- Written by Lorraine Cavanagh Lorraine Cavanagh
- Published: 24 February 2015 24 February 2015
- Hits: 2255 2255
While browsing for an image of refugees to use for this post, I have just stumbled on one of those American websites which thinks it has permission to say anything, as long as what it says justifies both its fear and its hatred of all who are perceived as alien, specifically Muslims, and Muslim refugees in particular.
In its paranoia, the site claims that Texas will soon have to submit to Sharia law, that term being understood in its most pejorative, narrow and repressive sense.
It also states that refugees disembarking on the Italian island of Lampedusa complain that there are not enough ‘freebies’ and that they also complain of receiving no support from the Italian government – nor should they, the website says. The rhetoric continues in a far more extreme and barely printable vein, so I hastily deleted the page from my browser history, a kneejerk reaction perhaps.
Fear, even the puerile fear of being thought to take an interest in dubious websites, is what prompts kneejerk reactions, including that of turning off, or turning on, that particular site, or a programme or news item which fascinates as much as it informs.
We are fascinated by other people’s pain, and we fear that fascination. What other possible explanation could there be for the commercial success of the thoroughly nasty in the world of media, books and entertainment – apart from the possibility of there being something thoroughly nasty inside all of us which we both fear and are compelled to revisit?
Some of us are quite addicted to the news. But being a bit of a news junkie is not just a slightly voyeuristic form of conscience appeasement, in other words, wanting to know what is happening to strangers in distant places and convincing ourselves that we care. It is also about trying to make sense of suffering and of understanding ourselves and our own suffering a little better.
It seems that engaging with the pain of strangers, and of other nations, reveals two things about suffering in general. First, that every person’s suffering, and the suffering of every innocent creature, is connected to the suffering of those who have gone before and, second, that suffering, including the suffering of the earth and of animals, is never pointless, although it may seem so at the time. Engaging with the suffering of others, even in the briefest and most superficial way, reveals how all suffering is connected. But knowing this does not necessarily makes us more caring or more generous because despite the immediacy of the internet and the sense of intimacy which it brings to any violent or tragic situation, the suffering, as far as we are concerned, is still going on somewhere else. It is not happening to me or to anyone I know. It is also compressed into a very short time space, enough for a short interview and some film footage. The suffering of others is both immediate and far away, close up and beyond reach, real and unreal.
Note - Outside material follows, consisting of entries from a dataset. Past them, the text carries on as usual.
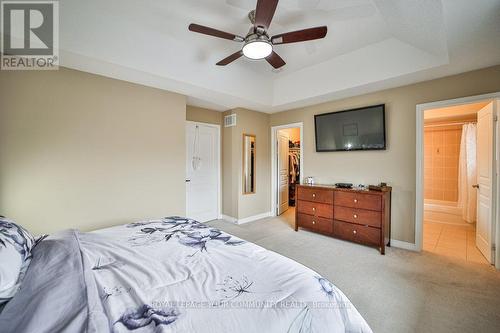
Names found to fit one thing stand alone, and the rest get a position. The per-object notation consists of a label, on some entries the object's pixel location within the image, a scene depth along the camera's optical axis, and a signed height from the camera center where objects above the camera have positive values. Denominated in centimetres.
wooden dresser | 296 -74
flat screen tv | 327 +62
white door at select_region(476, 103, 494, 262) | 256 -16
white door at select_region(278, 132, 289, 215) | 498 -15
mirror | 447 +6
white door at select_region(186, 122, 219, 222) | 418 -11
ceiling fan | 178 +122
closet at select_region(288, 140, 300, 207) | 571 -9
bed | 77 -58
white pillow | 88 -45
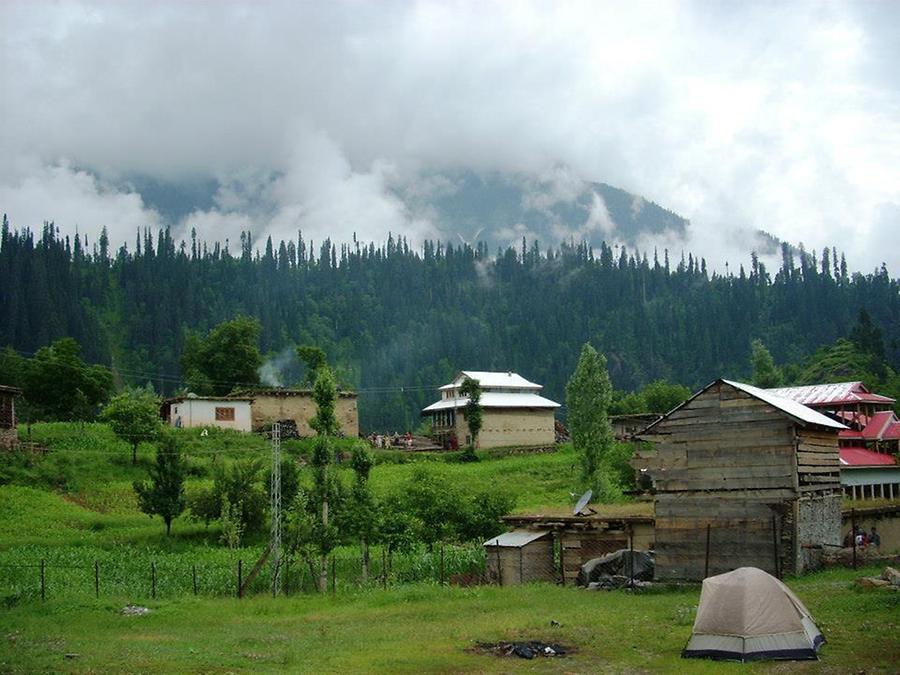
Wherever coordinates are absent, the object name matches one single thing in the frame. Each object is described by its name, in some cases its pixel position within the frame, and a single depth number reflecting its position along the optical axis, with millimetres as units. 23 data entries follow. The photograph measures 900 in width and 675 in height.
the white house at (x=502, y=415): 81375
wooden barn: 29859
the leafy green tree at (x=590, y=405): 58562
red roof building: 49000
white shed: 70562
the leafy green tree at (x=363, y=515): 34969
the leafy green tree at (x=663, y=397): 96188
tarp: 31406
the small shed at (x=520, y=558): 33719
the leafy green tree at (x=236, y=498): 43781
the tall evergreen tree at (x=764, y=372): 96800
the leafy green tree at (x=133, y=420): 59156
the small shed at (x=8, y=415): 55531
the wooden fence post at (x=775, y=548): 29070
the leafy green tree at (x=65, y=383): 74375
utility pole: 31453
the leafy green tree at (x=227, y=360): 95062
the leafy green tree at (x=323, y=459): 33375
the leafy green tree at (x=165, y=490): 43906
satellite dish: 35219
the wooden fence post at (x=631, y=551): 30375
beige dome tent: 17812
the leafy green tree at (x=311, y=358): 87250
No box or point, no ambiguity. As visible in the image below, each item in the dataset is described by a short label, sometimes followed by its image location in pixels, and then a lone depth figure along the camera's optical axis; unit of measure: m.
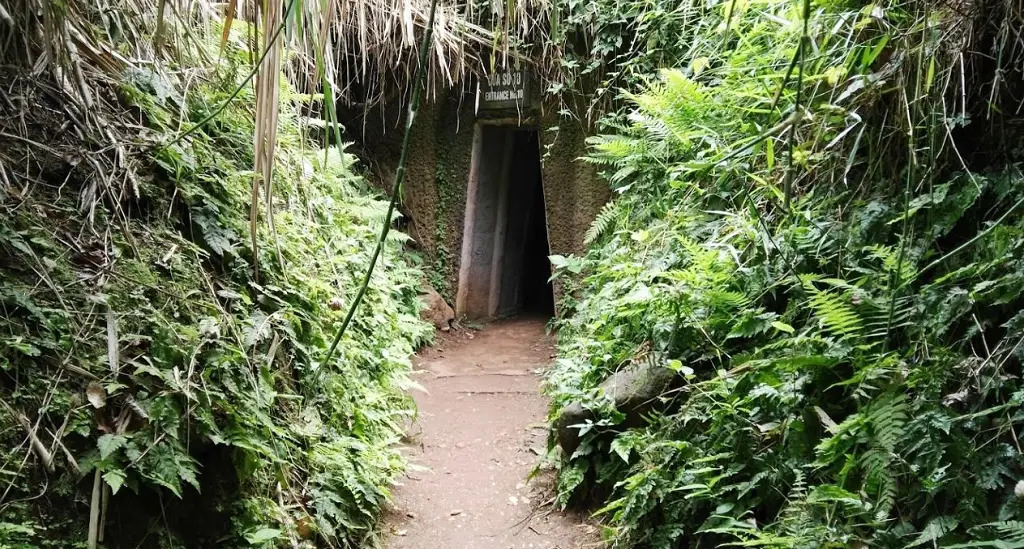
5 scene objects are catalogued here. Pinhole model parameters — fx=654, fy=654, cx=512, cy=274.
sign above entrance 7.16
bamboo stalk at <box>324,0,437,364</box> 1.04
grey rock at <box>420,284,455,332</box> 7.16
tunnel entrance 7.97
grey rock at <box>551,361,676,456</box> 3.28
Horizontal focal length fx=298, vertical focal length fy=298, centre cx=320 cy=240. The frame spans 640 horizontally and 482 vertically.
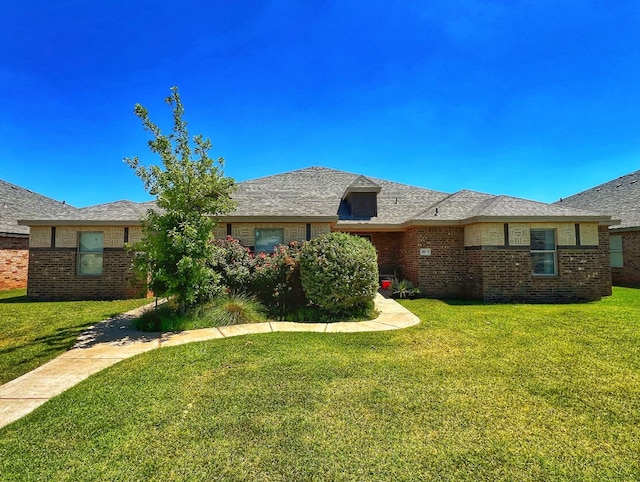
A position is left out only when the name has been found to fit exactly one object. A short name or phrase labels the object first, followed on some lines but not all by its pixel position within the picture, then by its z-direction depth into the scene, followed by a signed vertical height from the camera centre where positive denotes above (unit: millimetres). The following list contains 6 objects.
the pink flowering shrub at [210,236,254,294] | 8213 -203
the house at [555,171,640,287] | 14297 +1642
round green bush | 7414 -455
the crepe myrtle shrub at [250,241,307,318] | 8352 -675
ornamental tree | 6781 +989
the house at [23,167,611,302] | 10070 +526
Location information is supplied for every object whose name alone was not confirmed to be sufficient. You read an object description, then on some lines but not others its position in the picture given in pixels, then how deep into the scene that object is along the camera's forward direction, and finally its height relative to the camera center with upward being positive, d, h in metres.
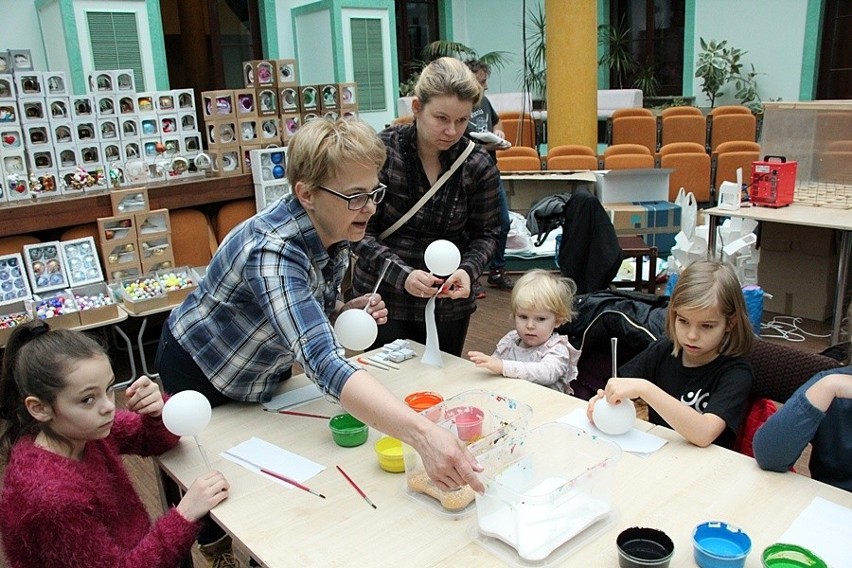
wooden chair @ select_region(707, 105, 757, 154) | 8.77 -0.48
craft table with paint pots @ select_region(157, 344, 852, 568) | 1.30 -0.79
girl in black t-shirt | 1.73 -0.67
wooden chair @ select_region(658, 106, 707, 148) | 8.69 -0.46
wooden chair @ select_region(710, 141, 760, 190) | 7.03 -0.71
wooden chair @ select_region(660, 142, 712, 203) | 6.94 -0.77
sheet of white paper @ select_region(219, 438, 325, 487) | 1.60 -0.79
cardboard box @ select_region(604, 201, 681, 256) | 5.33 -0.92
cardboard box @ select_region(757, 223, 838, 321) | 4.71 -1.20
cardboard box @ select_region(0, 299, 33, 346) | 3.80 -1.03
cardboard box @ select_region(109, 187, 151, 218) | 4.30 -0.52
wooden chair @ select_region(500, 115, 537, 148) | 9.99 -0.47
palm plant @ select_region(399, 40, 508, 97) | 11.16 +0.70
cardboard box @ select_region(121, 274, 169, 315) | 4.07 -1.03
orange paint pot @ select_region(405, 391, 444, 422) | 1.82 -0.75
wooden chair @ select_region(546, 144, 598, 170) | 7.02 -0.62
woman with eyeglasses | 1.38 -0.43
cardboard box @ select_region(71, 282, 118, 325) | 3.90 -1.02
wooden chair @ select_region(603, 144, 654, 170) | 6.82 -0.63
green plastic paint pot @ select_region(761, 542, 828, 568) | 1.17 -0.75
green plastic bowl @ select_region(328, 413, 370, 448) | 1.70 -0.75
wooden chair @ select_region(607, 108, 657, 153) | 8.86 -0.46
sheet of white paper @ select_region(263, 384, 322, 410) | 1.95 -0.78
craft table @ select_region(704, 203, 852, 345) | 4.06 -0.76
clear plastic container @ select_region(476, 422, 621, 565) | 1.28 -0.73
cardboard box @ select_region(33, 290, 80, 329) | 3.79 -1.03
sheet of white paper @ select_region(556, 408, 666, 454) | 1.63 -0.78
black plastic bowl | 1.18 -0.75
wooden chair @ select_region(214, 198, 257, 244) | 4.88 -0.71
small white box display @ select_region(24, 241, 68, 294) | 4.00 -0.82
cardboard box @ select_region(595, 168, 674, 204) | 5.62 -0.71
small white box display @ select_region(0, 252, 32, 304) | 3.92 -0.86
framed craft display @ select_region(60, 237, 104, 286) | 4.13 -0.82
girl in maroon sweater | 1.30 -0.67
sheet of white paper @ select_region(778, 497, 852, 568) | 1.24 -0.78
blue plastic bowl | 1.18 -0.75
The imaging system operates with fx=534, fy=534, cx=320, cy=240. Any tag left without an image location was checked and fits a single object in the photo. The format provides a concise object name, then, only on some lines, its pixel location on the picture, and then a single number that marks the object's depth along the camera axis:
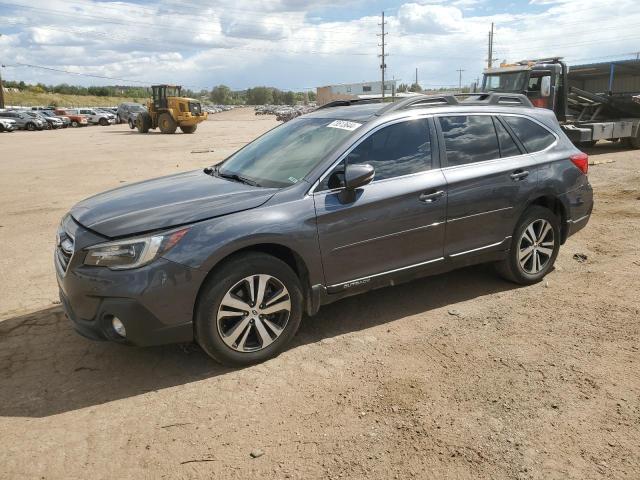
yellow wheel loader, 31.30
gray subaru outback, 3.29
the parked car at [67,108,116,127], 48.00
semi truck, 13.91
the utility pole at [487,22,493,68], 64.44
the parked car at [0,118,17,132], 39.00
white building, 88.50
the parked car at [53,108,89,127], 47.47
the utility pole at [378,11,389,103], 73.53
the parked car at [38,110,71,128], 44.00
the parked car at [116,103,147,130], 43.50
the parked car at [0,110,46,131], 40.63
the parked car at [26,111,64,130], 41.94
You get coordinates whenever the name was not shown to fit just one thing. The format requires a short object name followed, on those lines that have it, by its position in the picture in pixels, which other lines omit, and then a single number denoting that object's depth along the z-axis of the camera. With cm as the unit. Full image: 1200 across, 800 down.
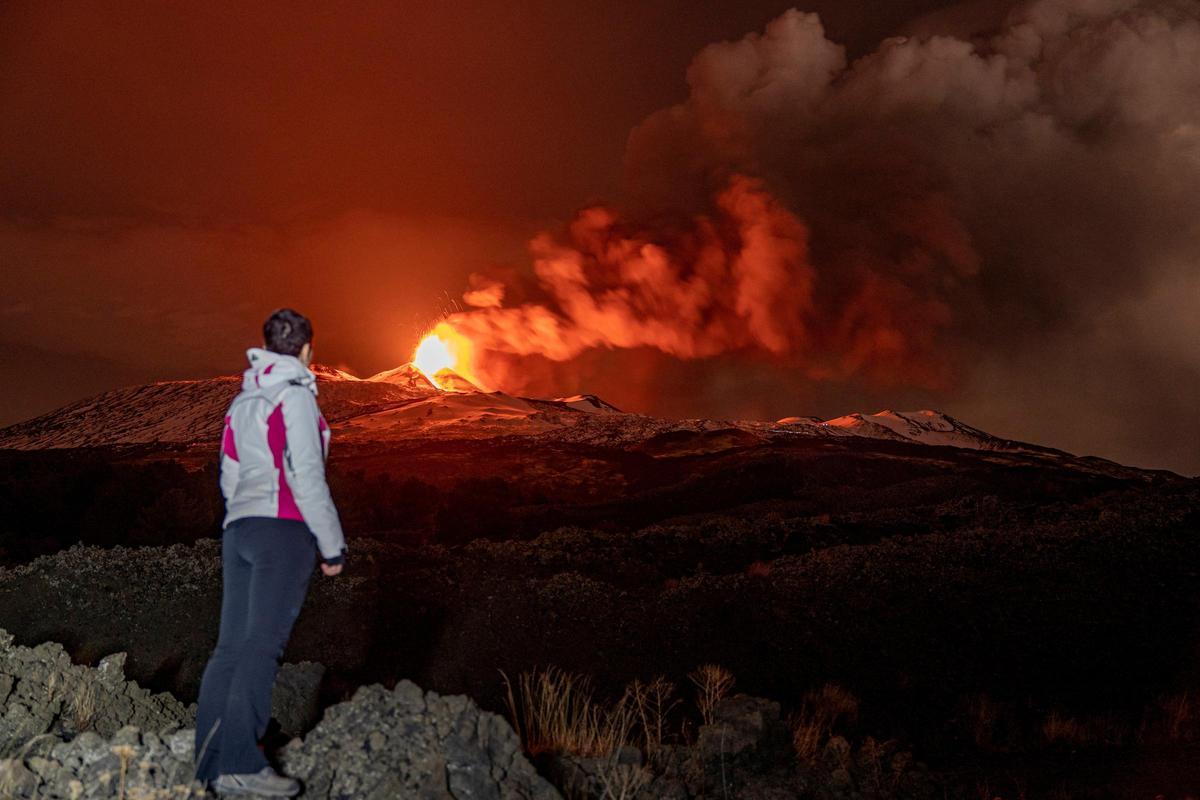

Paradoxically, this creates a kind of limbo in which we can more or less ‘deal’ with the chaos and breakdown of nations and communities and with the devastation of lives, lives such as those which wash up on the shores of Lampedusa. But instantaneous information also disempowers. Before we have had a chance to think about the situation in any depth, the moment has passed and another news item is before us, usually wholly unrelated to what preceded it. This in turn contributes to a sense of not being able to hold things together, one which mirrors the fragmentation of the world in which, as the poet W.B. Yeats wrote, ‘things fall apart, the centre cannot hold’.
One way to counter this sense of falling apart is to consciously ‘hold’ all that is going on around us, and the essence of any present moment – its ‘itness’, within the embrace of God and to allow him to ‘grasp’ it. We hold, by simply paying attention to the news, and to the moment being covered, in the presence of God, while at the same time letting go. Ultimately, it is the letting go which matters, the allowing which comes with acceptance of the way things are and the acknowledgment that we have all played a part in making them so. Once the allowing has been done we can yield the world’s suffering, and our own, to the only one who can prevent an irrevocable falling apart of all things.